The world of the Banestorm has religions (and demons - obligatorily, because in GURPS if you cast a spell and roll mutant boxcars twice in a row, you get a demon) but, so far as I am aware, none of those religions' deities are specified to actually exist.
 



Eberron and Dark Sun are the prime examples. Ravenloft might count. Ravnica and Strixhaven if you count the M:tG crossovers.

Eberron still has religions that worship pantheons (mainly the Sovereign Host and Dark Six), but the existence of their gods is not confirmed. There are also atheistic/transtheistic religions like the Blood of Vol and Church of the Silver Flame. As you mentioned, Dark Sun doesn’t have gods like other settings do.

No Ravnica and Strixhaven don't count, Ravnica has Gods that get worshipped, although there are different religious beliefs, and no one knows anything about Strixhaven's God's or lack of God's because the setting is that undercooked.
 


My setting, Scavenger, is godless. Instead philospophical mysticisms based off cruelty, cause and effect, astrology, and other concepts are practiced via ritual, ceremony, and virtues. The underpinning idea of virtue or sacred in my setting is "helping the tribe survive and flourish" while sin is "something that sabotages you or another's ability to survive or flourish without virtuous reason." So, war can be virtuous, but something like genocide, or various crimes petty or large, can be sinful, leading to criminals often trying to frame their crimes as "for the greater good." Ancestors and culture heroes take the places of messiahs and saints; divination and supernatural ideas are thought of as natural processes, even if ill understood. This set up allows me to mimic anything traditional religions come with.
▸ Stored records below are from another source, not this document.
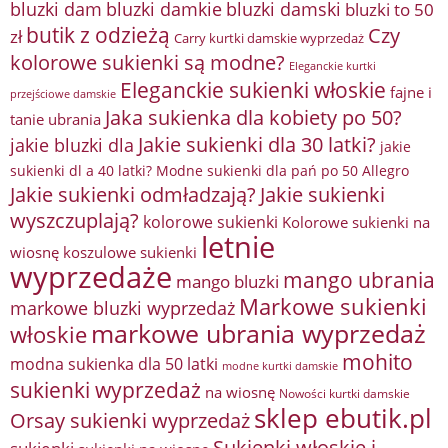
bluzki damkie
bluzki dam
bluzki damski
bluzki to 50
butik z odzieżą
Czy
zł
Carry kurtki damskie wyprzedaż
kolorowe sukienki są modne?
Eleganckie kurtki
Eleganckie sukienki włoskie
fajne i
przejściowe damskie
Jaka sukienka dla kobiety po 50?
tanie ubrania
Jakie sukienki dla 30 latki?
jakie bluzki dla
jakie
sukienki dl a 40 latki? Modne sukienki dla pań po 50 Allegro
Jakie sukienki odmładzają?
Jakie sukienki
wyszczuplają?
kolorowe sukienki
Kolorowe sukienki na
letnie
wiosnę
koszulowe sukienki
wyprzedaże
mango ubrania
mango bluzki
Markowe sukienki
markowe bluzki wyprzedaż
markowe ubrania wyprzedaż
włoskie
mohito
modna sukienka dla 50 latki
modne kurtki damskie
sukienki wyprzedaż
na wiosnę
Nowości kurtki damskie
sklep ebutik.pl
Orsay sukienki wyprzedaż
Sukienki włoskie i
The three core mysticisms in Scavenger are some of the things Im most proud of as an artist in creating. I can dm you a copy if you'd like!
 

In the Koryo Hall of Adventures setting, the gods are missing or at least have broken off communication after a wizard caused a magical disaster hundreds of years ago. One of the main antagonist organizations, the Sect of Changjo, is dedicated to trying to bring them back through human sacrifice and abuse of magical artifacts.

Meanwhile, the shaman or mudang class is described as a "cleric without gods"--they get their powers through bonding with lesser spirits of the land.